June 7, 2024

Apache Hudi - The Open Data Lakehouse Platform We Need

Apache Hudi - The Open Data Lakehouse Platform We Need

It would be an understatement to say that this week was interesting. I happened to be in a medical procedure all morning Tuesday and was confused to see about 50 pings across all messenger apps when I came out. The Databricks + Tabular news had broken. Over the following days, I received various inquiries from friends, ex-colleagues, users, analysts and the press about Apache Hudi’s future and the overall landscape. So, it felt like a good time to share some candid thoughts.


In this blog, I focus on Apache Hudi with perspectives on the three Cs—Community, Competition and Cloud Vendors. This also feels like an excellent checkpoint to share some honest reflection and feedback, having seen the good/bad/ugly of the table format wars over the last few years. As a result, parts of the blog may not be to everyone’s liking, but I want to share some hard facts to help users understand how everything operates. 

TL;DR:  For the impatient, here are the takeaways 

  1. Hudi is a grass-roots, open-source project, and the community is stronger than ever. The Hudi community has a proven track record of industry innovations, supporting some of the largest data lakes and cloud vendors for many years.
  2. Hudi is an open data lakehouse platform. Open table formats are essential, but we need open compute services for a no-lock-in data architecture. Minimizing Hudi to just a table format is an inaccurate and unfair characterization.
  3. Format standardization is essential but does not prevent the need to solve complex computer science problems related to data processing. Hudi is still better suited for the incremental workloads it is designed for.
  4. History often repeats itself. Hudi introduced the world’s first production data lakehouse with a new “headless” compute model that we have all grown to love. Users wanting to get behind innovative technologies early should recognize where innovation has come from historically. 
  5. You don’t pay for open-source choices until you “pay” for them. If we genuinely desire openness, users must look past what vendors write or market and make educated decisions based on technical facts and business needs.
  6. Recognizing Hudi’s rightful place in the data ecosystem requires an understanding of both top-down vendor technology pushes and bottom-up open-source developer adoption. We continue to be constructive and collaborative, like how we kick-started the industry interoperability conversation by creating Onetable, now Apache XTable (Incubating)
  7. Next, we are hard at work bringing an open-source data lake database with radically improved storage and compute capabilities to market in the coming months.

Community 

It goes without saying that Hudi is a very successful and impactful open-source project that has served many companies well for 7+ years now, managing multiple exabytes on the cloud. But given where we are and the artificial duopoly narrative created in the market, it’s good to see some data to gain perspectives.

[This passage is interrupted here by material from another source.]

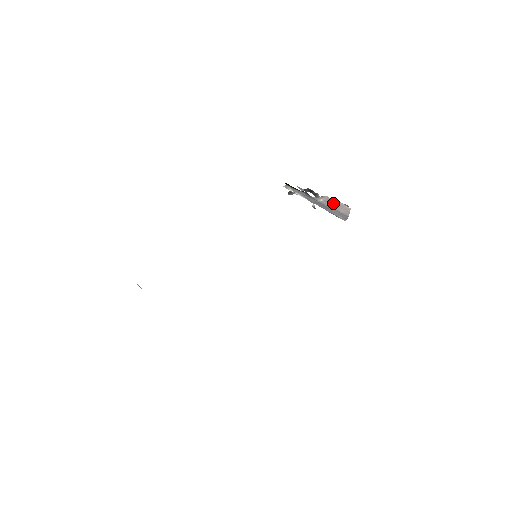
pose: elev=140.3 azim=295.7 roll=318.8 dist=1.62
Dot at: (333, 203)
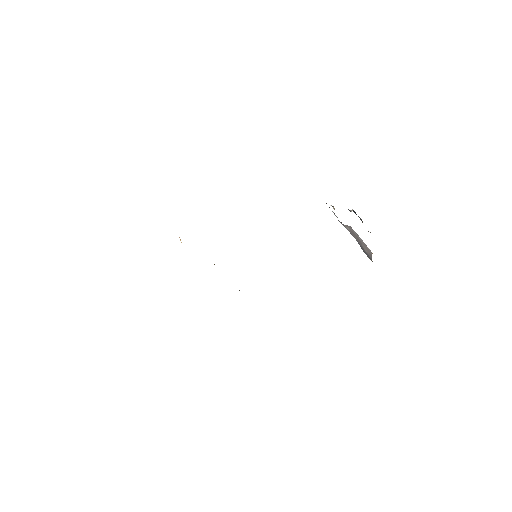
Dot at: (358, 237)
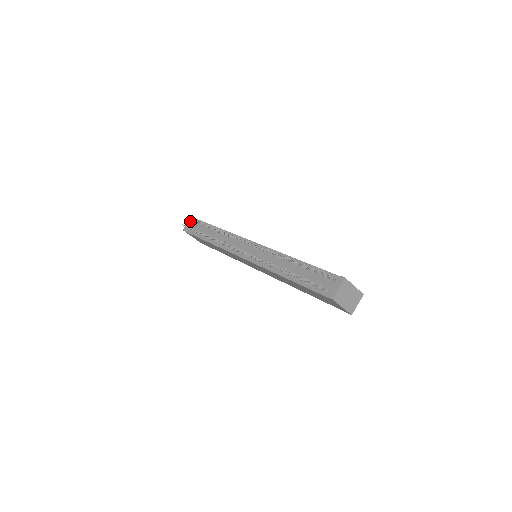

Rest assured, Hudi is not resting on its laurels. It continues to thrive as an independent OSS community under the proven governance structure of the ASF. The next question to address is the mindshare for Hudi amongst practitioners. If we look beyond a 80/20 rule of how 80% of the market narrative is shaped by 20% influencers, we see that the quiet data practitioners continue to engage with the project for the value it offers. This is a clear indication of Hudi's relevance and future potential. 

The community should take pride in Hudi's strength despite marketing dollars spent in other directions. A prevalent narrative spread by a few “pundits” and even vendors equates the lack of comparable “buzz” around Hudi within their world views to the extreme of a non-existent Hudi community. The historical data below paints a very different picture. In summary, the Hudi community is stronger than ever and will continue to innovate as long as the community wants it to be.

As I shared here, these narratives knowingly or unknowingly undermine the hard work of 450+ developers who have contributed over 1.5M lines of code to the project for just some cool fly-by comments. Not cool! I’ll stop here for now since this is not our primary focus, but unfortunately, this seems to be the stark reality of trying to build something independent in a large, noisy market. 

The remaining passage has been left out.